2nd Order DE with undamped motion

[teknodude]

Homework Statement

Solve the initial value problem
$$u\prime\prime+u=0.5cos (0.8t)\\$$

$$u(0)=0 \ u\prime(0) = 0$$

Homework Equations

$$u(t) = [A*cos (w_nt)+ B*sin (w_nt)] + \frac{F_0}{m(w^2_n-w^2)}$$$$\left\{\begin{array}{cl} sin(wt)\\ cos(wt) \end{array}\right.$$

The Attempt at a Solution

http://img503.imageshack.us/img503/5746/untitledhh8.th.jpg

Here is picture of the notes for the equation if it is unclear

http://img518.imageshack.us/img518/6043/untitled2bh1.th.jpg

$$F_0 = 0.5$$
$$w_n=1$$
$$w=0.8$$
The professor gave the above general equation for solving forced vibration problems.
I can get the answer, but i get an extra two terms (the ones underlined with question mark).

 

[teknodude]

I think maybe I am interpreting the sin(wt) and cos(wt) in the brackets of the general solution wrong. They represent the imaginary and real parts respectively.

 

[Mindscrape]

I'm not following your work all that well.

What is your homogeneous solution?

Which one is your particular solution?

 

[teknodude]

I found the complimentary solution to be

I think its the particular part of the solution that is confusing me.

The notes say this (its also posted in the 2nd image, but image shack is acting up on display it )
$$u(t) = u_c(t)+u_p(t)$$
where

$$u_c(t) = [A*cos (w_nt)+ B*sin (w_nt)]$$ (complimentary)
and

$$u_p(t) = A\exp(iwt)$$ where $$\\A = \frac{F_0}{m(w^2_n-w^2)}$$

so I found the following:
$$u_c(t)-1.38cos(t) -1.112sin (t) \\$$
$$u_p(t) = \frac{0.5(cos 0.8t+sin0.8t)}{1(1^2-0.8^2)}$$

 

[Mindscrape]

Both the initial displacement and the initial velocity are zero?

If so, there will not be a homogeneous (or transient) solution, and the solution will be entirely determined by the particular (or steady-state) solution. The physical analogy means that your system is at rest, until somebody hits a switch that drives it at a particular frequency.

In that case, I have not memorized the formula you are using, but I think you are using it wrong. The F_0 is supposed to mean your driving force, the m is the mass (which is one), omega_n is the natural frequency (one), and omega is the driving frequency (0.8).

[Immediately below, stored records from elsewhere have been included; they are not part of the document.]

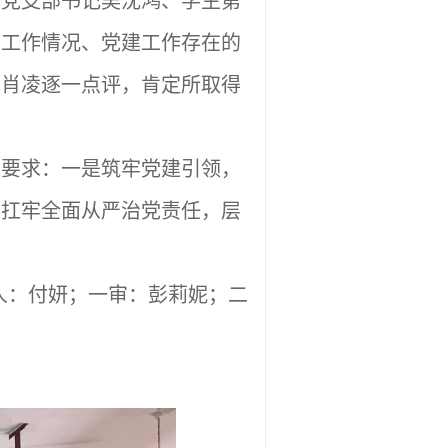
一党支部书记吴沈鸿、学生第
态工作情况、党建工作存在的
记肖凌逐一点评，肯定所取得
点要求：一是筑牢党建引领，
是扛牢全面从严治党责任，层
人：付妍；一审：彭莉妮；二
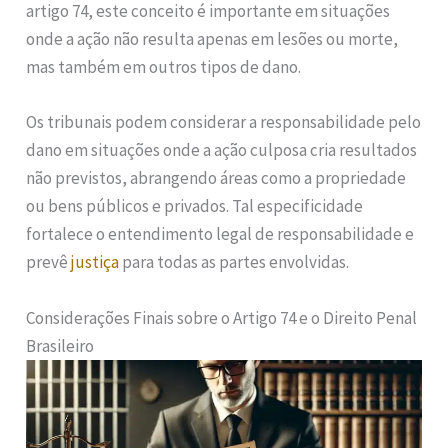
artigo 74, este conceito é importante em situações
onde a ação não resulta apenas em lesões ou morte,
mas também em outros tipos de dano.
Os tribunais podem considerar a responsabilidade pelo
dano em situações onde a ação culposa cria resultados
não previstos, abrangendo áreas como a propriedade
ou bens públicos e privados. Tal especificidade
fortalece o entendimento legal de responsabilidade e
prevê
justiça
para todas as partes envolvidas.
Considerações Finais sobre o Artigo 74 e o Direito Penal
Brasileiro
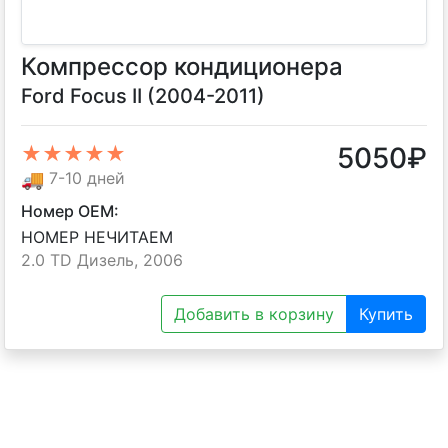
Компрессор кондиционера
Ford Focus II (2004-2011)
5050
₽
★★★★★
🚚
7-10 дней
Номер OEM:
НОМЕР НЕЧИТАЕМ
2.0 TD Дизель, 2006
Добавить в корзину
Купить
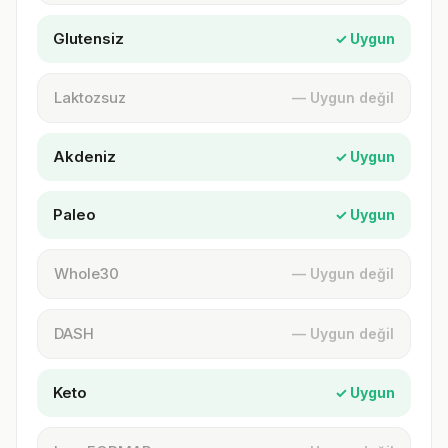
Glutensiz
✓ Uygun
Laktozsuz
— Uygun değil
Akdeniz
✓ Uygun
Paleo
✓ Uygun
Whole30
— Uygun değil
DASH
— Uygun değil
Keto
✓ Uygun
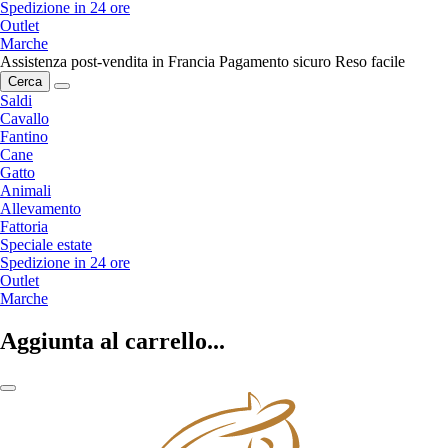
Spedizione in 24 ore
Outlet
Marche
Assistenza post-vendita in Francia
Pagamento sicuro
Reso facile
Cerca
Saldi
Cavallo
Fantino
Cane
Gatto
Animali
Allevamento
Fattoria
Speciale estate
Spedizione in 24 ore
Outlet
Marche
Aggiunta al carrello...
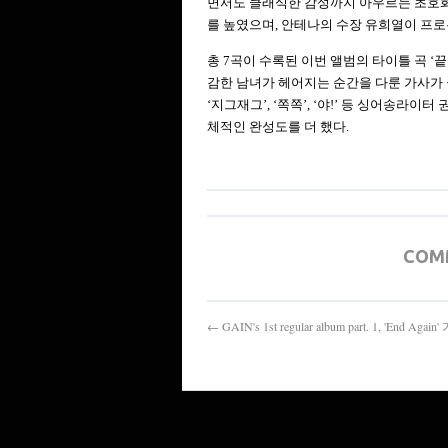
면서도 클래식한 감성까지 아우르는 초호화
를 높였으며, 안테나의 수장 유희열이 프
총 7곡이 수록된 이번 앨범의 타이틀 곡 ‘
감한 남녀가 헤어지는 순간을 다룬 가사가 
‘지그재그’, ‘쪽쪽’, ‘야!’ 등 싱어송라
체적인 완성도를 더 했다.
COM
← GAIN's 1st regular album part. 1, 'E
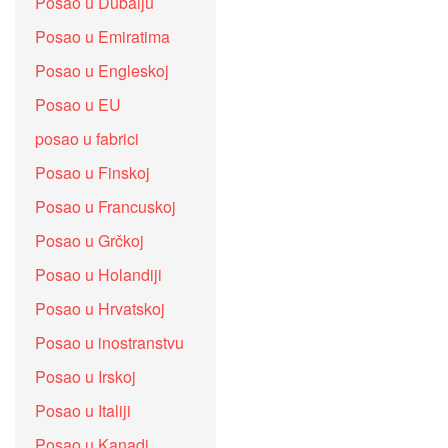
Posao u Dubaiju
Posao u Emiratima
Posao u Engleskoj
Posao u EU
posao u fabrici
Posao u Finskoj
Posao u Francuskoj
Posao u Grčkoj
Posao u Holandiji
Posao u Hrvatskoj
Posao u inostranstvu
Posao u Irskoj
Posao u Italiji
Posao u Kanadi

What I got with my own method, simply guessing that the particular would be of the form Acos(wt) + Bsin(wt), and a homogeneous solution of 0, was:

$$u(t) = \frac{0.5}{1-0.8^2} cos(0.8t)$$

 

[teknodude]

This is a sample problem ffrom my book. They just used the equation for the phenomena of beats, but I was trying to see if I could get the same answer by using the general solution in my first post. I think i know what I did wrong, the sin and cos term in the brackets of the equation I posted don't represent sin wt + cost wt, which i used in my solution.